Here is a modest drive. Go up Queen K Highway (northward) until it ends. Watch how the terrain changes from scrub to tropical rain forest as you bend around the north end of the island. Check out the lookout at the end. (Don't climb down.) Go back to Hawi and hang a left on the road up to Waimea. (It's mostly lined with redwoods planted by the CCC in the 1930's). Crank down the windows and enjoy the fragrance. Once you get to Waimea, take the road down to Waikoloa, a left at Queen K, and you're back home.

Just the time and the cost of gas. . .


----------



## SmithOp (Jul 16, 2017)

Ralph Sir Edward said:


> Here is a modest drive. Go up Queen K Highway (northward) until it ends. Watch how the terrain changes from scrub to tropical rain forest as you bend around the north end of the island. Check out the lookout at the end. (Don't climb down.) Go back to Hawi and hang a left on the road up to Waimea. (It's mostly lined with redwoods planted by the CCC in the 1930's). Crank down the windows and enjoy the fragrance. Once you get to Waimea, take the road down to Waikoloa, a left at Queen K, and you're back home.
> 
> Just the time and the cost of gas. . .




On the way up to Hawi, stop at the macnut place and sample a few flavor varieties, last time I was there they had spam flavor.  Buy a macnut hotcakes kit, comes with everything included, even syrup.

https://hawnnut.com/

Then at the left in Hawi is a good BBQ shack, Kohala Zipline, and a farmers market. Then stop on the way to Waimea and check out the extinct Kohala volcano.


Sent from my iPad using Tapatalk


----------



## Johnsp (Jul 21, 2017)

PDXGolfer said:


> Tuggers,
> 
> We'll be having an extended family reunion on the Big Island next month, staying at Kings' Land, with three generations of family spanning the ages of 1 through 72.  Some of us have been to the Big Island before; for others, it will be their first time.  Looking for your current recommendations on (1) places to eat, and (2) things to do, particularly near/around the Waikoloa side of the island.
> 
> ...


I agree with those who recommend Hapuna and Mauna Kea for best beaches.  I spent every weekend growing up there and they are the best. Also, play golf at the Mauna Kea beach hotel.  The course has gorgeous views of the ocean.  Best place to eat is Marriman's in Waimea. Their website is https://www.merrimanshawaii.com/waimea/.  Healthy and fresh. Have fun.

[Complete the following]:
1 – In the forum thread about trips on the Big Island, what reason does the final post give for playing golf at the Mauna Kea beach hotel? Answer in one to three sentences.
2 – Add the next reply to the Big Island forum thread, picking up after its last post.

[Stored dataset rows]

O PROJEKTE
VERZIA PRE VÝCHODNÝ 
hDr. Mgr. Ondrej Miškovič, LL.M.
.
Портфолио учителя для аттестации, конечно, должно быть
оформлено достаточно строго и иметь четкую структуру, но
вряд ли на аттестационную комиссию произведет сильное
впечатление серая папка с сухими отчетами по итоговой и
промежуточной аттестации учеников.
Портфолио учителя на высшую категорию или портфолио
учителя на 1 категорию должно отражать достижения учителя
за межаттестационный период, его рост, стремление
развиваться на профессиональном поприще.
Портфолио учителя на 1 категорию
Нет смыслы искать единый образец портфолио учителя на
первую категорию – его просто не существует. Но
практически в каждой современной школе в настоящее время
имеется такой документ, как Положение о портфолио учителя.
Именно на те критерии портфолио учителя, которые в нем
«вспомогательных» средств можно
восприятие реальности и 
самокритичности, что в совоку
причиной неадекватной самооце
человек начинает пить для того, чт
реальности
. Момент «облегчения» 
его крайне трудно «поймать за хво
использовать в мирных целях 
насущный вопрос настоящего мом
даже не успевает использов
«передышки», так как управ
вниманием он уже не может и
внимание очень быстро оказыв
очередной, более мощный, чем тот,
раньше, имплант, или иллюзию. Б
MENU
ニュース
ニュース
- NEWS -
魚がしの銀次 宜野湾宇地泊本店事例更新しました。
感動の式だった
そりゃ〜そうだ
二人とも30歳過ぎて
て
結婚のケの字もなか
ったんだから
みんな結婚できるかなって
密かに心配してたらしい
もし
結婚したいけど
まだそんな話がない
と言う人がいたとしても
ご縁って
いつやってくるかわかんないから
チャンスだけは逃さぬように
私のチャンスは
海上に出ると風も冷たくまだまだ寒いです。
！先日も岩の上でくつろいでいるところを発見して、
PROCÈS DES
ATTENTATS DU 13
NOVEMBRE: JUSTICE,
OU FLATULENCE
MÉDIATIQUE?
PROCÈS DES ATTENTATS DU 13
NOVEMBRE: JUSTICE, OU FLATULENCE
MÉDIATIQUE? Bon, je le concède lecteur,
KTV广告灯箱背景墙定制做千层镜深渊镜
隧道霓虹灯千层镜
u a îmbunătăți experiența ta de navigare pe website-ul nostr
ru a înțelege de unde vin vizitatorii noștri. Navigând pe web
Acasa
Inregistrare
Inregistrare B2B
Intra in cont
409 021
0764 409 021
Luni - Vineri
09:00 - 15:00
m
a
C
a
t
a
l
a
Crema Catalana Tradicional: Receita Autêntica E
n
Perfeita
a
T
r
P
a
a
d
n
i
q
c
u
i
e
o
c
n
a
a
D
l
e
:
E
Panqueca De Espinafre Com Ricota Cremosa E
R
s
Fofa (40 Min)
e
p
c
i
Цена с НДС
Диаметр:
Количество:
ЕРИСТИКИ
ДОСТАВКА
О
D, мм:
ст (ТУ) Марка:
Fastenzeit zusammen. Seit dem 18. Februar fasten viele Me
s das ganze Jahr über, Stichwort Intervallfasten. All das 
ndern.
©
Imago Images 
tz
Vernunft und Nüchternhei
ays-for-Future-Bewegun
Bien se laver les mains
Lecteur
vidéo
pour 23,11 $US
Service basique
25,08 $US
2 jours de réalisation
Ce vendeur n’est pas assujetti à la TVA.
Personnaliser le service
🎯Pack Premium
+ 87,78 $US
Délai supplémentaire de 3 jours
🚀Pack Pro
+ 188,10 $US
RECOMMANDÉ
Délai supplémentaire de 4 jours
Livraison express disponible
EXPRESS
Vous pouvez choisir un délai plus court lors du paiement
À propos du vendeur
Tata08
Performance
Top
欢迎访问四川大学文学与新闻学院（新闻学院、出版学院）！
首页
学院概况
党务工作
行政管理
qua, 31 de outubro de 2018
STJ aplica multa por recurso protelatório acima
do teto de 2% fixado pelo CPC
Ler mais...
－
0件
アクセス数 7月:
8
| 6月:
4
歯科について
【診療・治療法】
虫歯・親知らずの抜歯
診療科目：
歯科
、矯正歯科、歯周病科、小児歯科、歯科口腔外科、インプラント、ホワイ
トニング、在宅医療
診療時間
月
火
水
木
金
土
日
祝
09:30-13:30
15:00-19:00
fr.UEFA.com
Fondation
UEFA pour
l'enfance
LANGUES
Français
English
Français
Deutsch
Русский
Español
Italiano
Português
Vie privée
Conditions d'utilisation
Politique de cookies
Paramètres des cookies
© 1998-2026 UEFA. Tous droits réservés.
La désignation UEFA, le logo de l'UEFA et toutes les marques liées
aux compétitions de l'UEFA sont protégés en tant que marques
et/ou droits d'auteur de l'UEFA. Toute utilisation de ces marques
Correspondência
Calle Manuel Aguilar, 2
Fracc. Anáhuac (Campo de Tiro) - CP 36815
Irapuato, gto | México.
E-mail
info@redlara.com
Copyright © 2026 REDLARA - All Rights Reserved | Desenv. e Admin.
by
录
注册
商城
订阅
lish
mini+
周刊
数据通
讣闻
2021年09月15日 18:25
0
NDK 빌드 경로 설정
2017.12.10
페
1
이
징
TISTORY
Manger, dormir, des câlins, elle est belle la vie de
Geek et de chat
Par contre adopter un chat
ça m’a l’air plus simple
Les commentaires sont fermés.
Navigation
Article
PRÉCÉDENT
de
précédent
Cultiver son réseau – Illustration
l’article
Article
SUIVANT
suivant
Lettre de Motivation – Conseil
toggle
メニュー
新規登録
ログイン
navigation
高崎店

[Answers in order]:
1 – The post recommends golf at the Mauna Kea beach hotel because the course has gorgeous views of the ocean.

2 –
----------



## sdtugger (Jul 22, 2017)

We will be staying at the new Marriott Waikoloa timeshare next month with a group of 9 (teens, adults, and 2 babies (almost 2 years and 9 months).  In looking at the dining options, we are thinking Lava Lava makes sense and maybe another splurge somewhere.  But, we are wondering what family friendly spots this group would recommend?  We are also considering grilling and wondering if anyone can supply details about the place across the street that has grill ready meats?  Thanks very much for any ideas!


----------



## Luanne (Jul 22, 2017)

sdtugger said:


> We will be staying at the new Marriott Waikoloa timeshare next month with a group of 9 (teens, adults, and 2 babies (almost 2 years and 9 months).  In looking at the dining options, we are thinking Lava Lava makes sense and maybe another splurge somewhere.  But, we are wondering what family friendly spots this group would recommend?  We are also considering grilling and wondering if anyone can supply details about the place across the street that has grill ready meats?  Thanks very much for any ideas!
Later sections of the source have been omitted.